* [INSTRUCTIONS TO FOLLOW]:
Your answer must be an exact copy of the records, minus any pictures.

* [MATERIAL FOR THIS TASK]:
%%

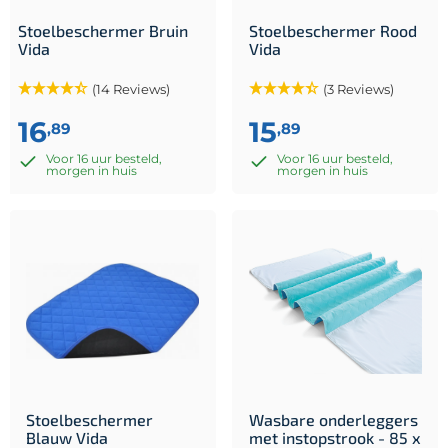
Stoelbeschermer Bruin
Stoelbeschermer Rood
Vida
Vida
(14 Reviews)
(3 Reviews)
16
15
,89
,89
Voor 16 uur besteld,
Voor 16 uur besteld,
morgen in huis
morgen in huis
Stoelbeschermer
Wasbare onderleggers
Blauw Vida
met instopstrook - 85 x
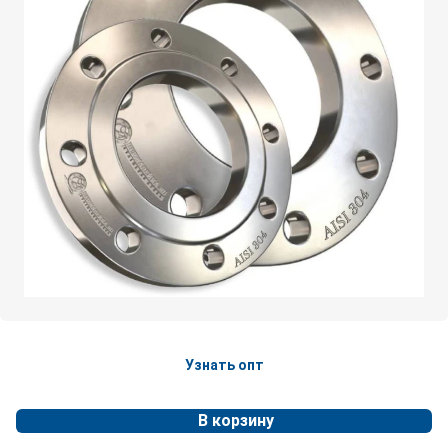
Узнать опт
В корзину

%%

* [EXERCISE ANSWER]:
Stoelbeschermer Bruin
Stoelbeschermer Rood
Vida
Vida
(14 Reviews)
(3 Reviews)
16
15
,89
,89
Voor 16 uur besteld,
Voor 16 uur besteld,
morgen in huis
morgen in huis
Stoelbeschermer
Wasbare onderleggers
Blauw Vida
met instopstrook - 85 x
Узнать опт
В корзину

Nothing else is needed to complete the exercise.